European Institute of Innovation and Technology

The European Institute of Innovation and Technology (EIT) is a body of the European Union that was created in 2008. Its mission is to increase European sustainable growth and competitiveness and reinforce the innovation capacity of the EU. Through the funding it provides to KICs, or Knowledge and Innovation Communities (composed of large consortia), the EIT enables the transformation of education and research results into tangible  commercial innovation opportunities. Ultimately, the goal of the EIT is to bridge the innovation gap between the EU and its major international competitors.


Following a competitive call in 2009, the EIT selected three thematic KICs in the areas of ICT, Climate Change, and Sustainable Energy. Each KIC is a network of businesses, research institutes, and education institutions (the knowledge triangle) working together on innovation projects and assisting or funding individual innovators and entrepreneurs all over Europe. Each KIC must be composed of at least 3 independent partner organisations established in at least 3 different EU Member States, but they are structured to extend beyond traditional networks of innovation actors in terms of scale, ambition and life-span (7-15 years). The EIT supports the KICs by funding so-called ‘added-value activities’ but this cannot exceed 25% of the total financing of the KIC.


Over the last two years, MCST has been exploring ways in which it could promote participation of local stakeholders in the three running KICs. As part of this initiative, an awareness–raising event on the EIT, the existing KICs, and the upcoming call for the second wave of KICs was held in November, 2013. While this meeting generated interest among local public and private stakeholders, it became evident that joining existing KICs would prove a challenge, since these mainly operate as pre-defined consortia. Nevertheless, some opportunities that were offered by the KICs, such as educational programmes and courses focusing on entrepreneurship, were identified as possible points of entry for Maltese participants. Apart from this, feedback from existing KICs showed that a broader and more  concerted effort by local stakeholders may be more beneficial in securing participation than individual efforts by entities.

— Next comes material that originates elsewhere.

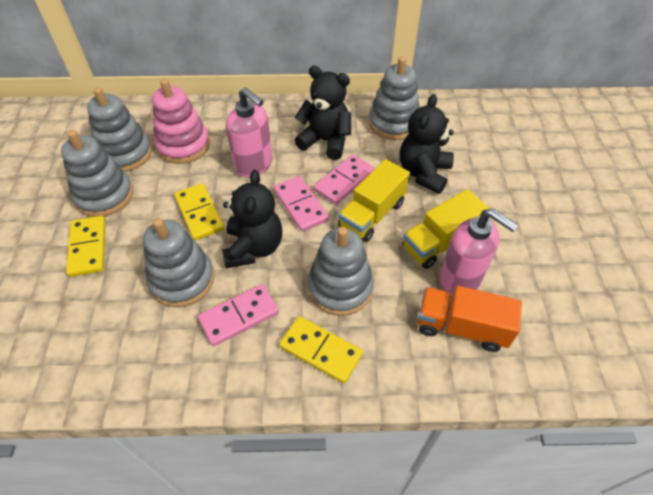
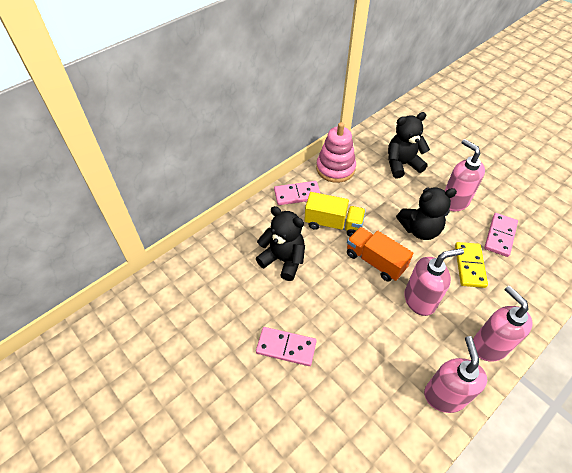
grey stacking toy: 5 -> 0
pink soap dispenser: 2 -> 4
yellow domino: 3 -> 1
yellow truck: 2 -> 1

With this in mind, and seeing a great opportunity to pilot participation in a new KIC, MCST started working with a consortium called ‘Kenup’ that was planning to submit a bid under the 2014 call for a new KIC on Healthy Living and Active Ageing. The partner in this consortium was the Republic of Malta represented by the Malta Council for Science and Technology, creating the potential for all local entities, both public and private, to benefit from a successful application. Maltese participants also became active in another consortium applying to become the new KIC on Raw Materials. The designation of one consortium in each thematic area – Raw Materials and Healthy Living and Active Ageing – was announced in December 2014. Maltese players, including members from the public and private sector as well as MCST, are integrated into the winning consortium that will operate as the KIC Raw Materials over the next 7 to 15 years. Although ‘Kenup’ was not designated as the KIC on Healthy Living and Active Ageing, the consortium is planning a continuation of their activities with Malta pursuing an active role in this initiative.